» **Instruction**
Go through the entries below and tally the lines containing the string "kuid"; report only the tally.

BEGIN

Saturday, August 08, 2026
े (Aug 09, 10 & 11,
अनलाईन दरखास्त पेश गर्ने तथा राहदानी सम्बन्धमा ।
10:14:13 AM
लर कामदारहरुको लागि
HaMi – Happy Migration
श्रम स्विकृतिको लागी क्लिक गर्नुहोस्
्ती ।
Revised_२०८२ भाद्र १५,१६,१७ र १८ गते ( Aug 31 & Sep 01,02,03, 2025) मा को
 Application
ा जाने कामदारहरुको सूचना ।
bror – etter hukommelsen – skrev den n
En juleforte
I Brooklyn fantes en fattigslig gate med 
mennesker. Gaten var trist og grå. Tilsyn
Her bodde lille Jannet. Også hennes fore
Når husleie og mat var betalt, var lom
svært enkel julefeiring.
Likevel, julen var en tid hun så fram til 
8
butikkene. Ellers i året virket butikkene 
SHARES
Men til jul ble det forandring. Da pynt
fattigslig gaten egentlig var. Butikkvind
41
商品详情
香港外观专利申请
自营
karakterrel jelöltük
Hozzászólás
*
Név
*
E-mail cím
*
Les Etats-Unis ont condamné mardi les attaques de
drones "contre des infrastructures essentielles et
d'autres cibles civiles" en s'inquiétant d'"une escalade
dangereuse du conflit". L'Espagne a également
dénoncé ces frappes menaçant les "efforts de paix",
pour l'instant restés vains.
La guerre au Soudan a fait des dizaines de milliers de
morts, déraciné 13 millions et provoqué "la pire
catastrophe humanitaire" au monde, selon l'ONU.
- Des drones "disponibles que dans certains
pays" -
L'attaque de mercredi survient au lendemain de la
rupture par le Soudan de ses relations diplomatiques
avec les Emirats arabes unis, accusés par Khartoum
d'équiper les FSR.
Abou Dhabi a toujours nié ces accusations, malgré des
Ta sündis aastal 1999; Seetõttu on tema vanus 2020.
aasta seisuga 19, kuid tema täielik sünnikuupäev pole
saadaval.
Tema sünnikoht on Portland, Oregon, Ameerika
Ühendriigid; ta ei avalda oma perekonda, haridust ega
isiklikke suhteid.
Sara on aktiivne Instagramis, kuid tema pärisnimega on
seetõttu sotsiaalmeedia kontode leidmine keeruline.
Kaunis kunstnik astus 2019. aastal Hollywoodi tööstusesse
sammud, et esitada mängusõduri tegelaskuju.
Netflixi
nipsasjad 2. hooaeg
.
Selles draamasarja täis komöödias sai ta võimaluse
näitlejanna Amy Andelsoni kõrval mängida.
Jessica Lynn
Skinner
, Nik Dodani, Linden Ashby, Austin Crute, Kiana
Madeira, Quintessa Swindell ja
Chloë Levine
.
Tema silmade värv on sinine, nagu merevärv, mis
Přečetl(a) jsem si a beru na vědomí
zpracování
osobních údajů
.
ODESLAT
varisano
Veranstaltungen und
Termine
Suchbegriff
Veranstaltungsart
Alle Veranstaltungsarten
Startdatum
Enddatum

END

» **Exercise output**
2